One that will be saved for another day as I am reaching that expiration point where the desire to walk outside and take in some of this brilliant sun that begs me to continue with the memory-making that never stops, even in its reminiscence. Not a therapy to be guided but a basic human function that allows each of us to enjoy how we have spent our time while inspiring us to create more new memories that it does not matter if we-we will-forget one day because the importance of enjoying our time here is so very pressing.
'Love It All' by The Kooks comes on and its the isn't it crazy how these songs match my mood feeling but I know I have created this station and I am not surprised but more grateful for the choice of that which feels good and supports the betterment of a mood, a time, a place, an attitude, a desire and a courage to reach for something else.

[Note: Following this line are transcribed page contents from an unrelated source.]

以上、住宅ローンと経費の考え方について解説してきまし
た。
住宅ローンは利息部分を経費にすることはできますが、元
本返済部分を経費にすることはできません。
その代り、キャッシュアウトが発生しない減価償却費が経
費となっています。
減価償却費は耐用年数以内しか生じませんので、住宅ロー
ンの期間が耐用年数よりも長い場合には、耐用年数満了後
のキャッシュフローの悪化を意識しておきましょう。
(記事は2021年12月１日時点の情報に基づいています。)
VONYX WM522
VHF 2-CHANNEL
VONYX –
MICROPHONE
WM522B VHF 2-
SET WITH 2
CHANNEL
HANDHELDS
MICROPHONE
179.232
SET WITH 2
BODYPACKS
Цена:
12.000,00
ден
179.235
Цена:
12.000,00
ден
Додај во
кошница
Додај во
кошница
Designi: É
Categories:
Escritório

Back to the tap tapping of this snappy song as my words trace the mood of these songs. Up and down, all over the place, organized by the beat and the refrain. The chaos is organized and it is beautiful. Thanks for reading and listening to the ponderings of my mind.
Where is your cookie jar? Is it filled? What are the treats you will find today? Build them in, please, for the sake of fun and frivolity and the power of enjoying your life and loveliness.